● Exercise goal:
Could you copy the items below, starting at the line that has "How many segments does this pie chart have?" and stopping after the line that has "Is there a majority slice in this chart?", with the pictures left out?

● Records provided:
Start of Block
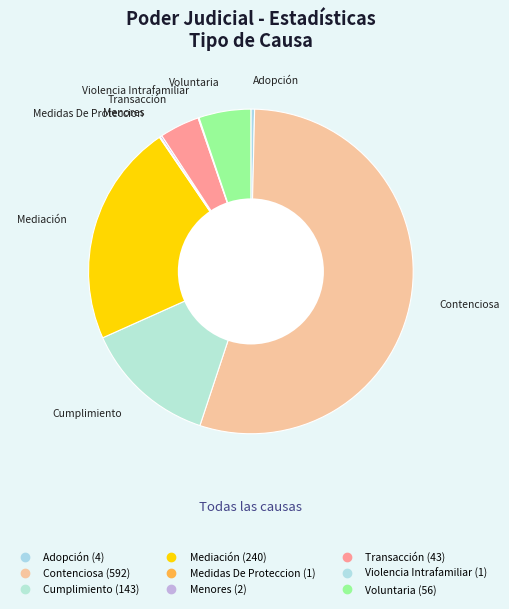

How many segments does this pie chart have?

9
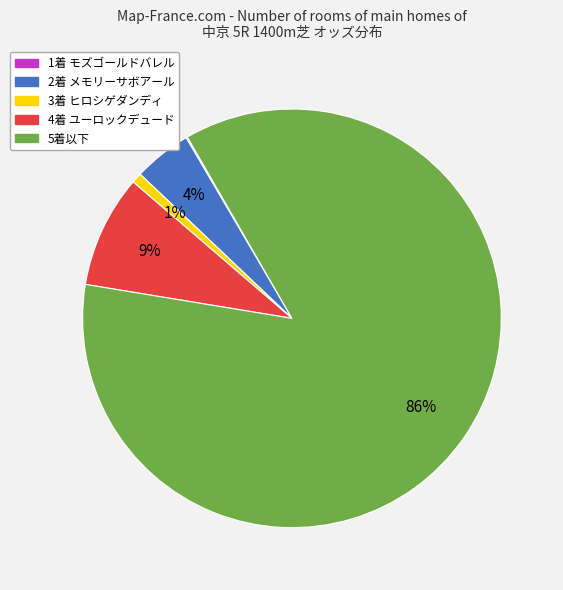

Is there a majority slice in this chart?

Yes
End of Block
Start of Block
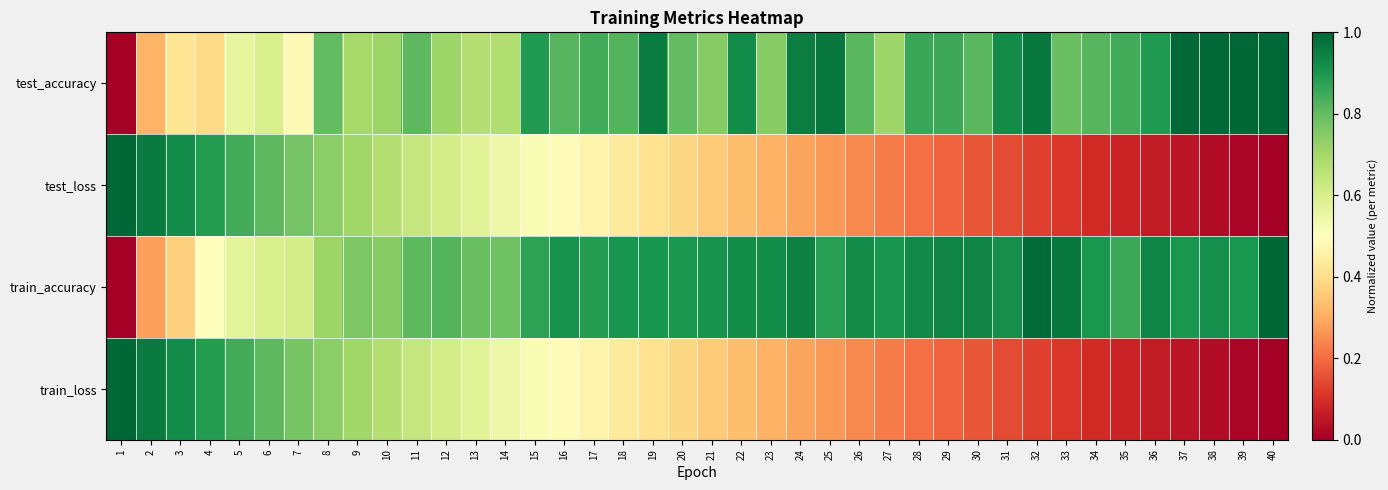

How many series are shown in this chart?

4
End of Block
● Completed task:
How many segments does this pie chart have?

9

Is there a majority slice in this chart?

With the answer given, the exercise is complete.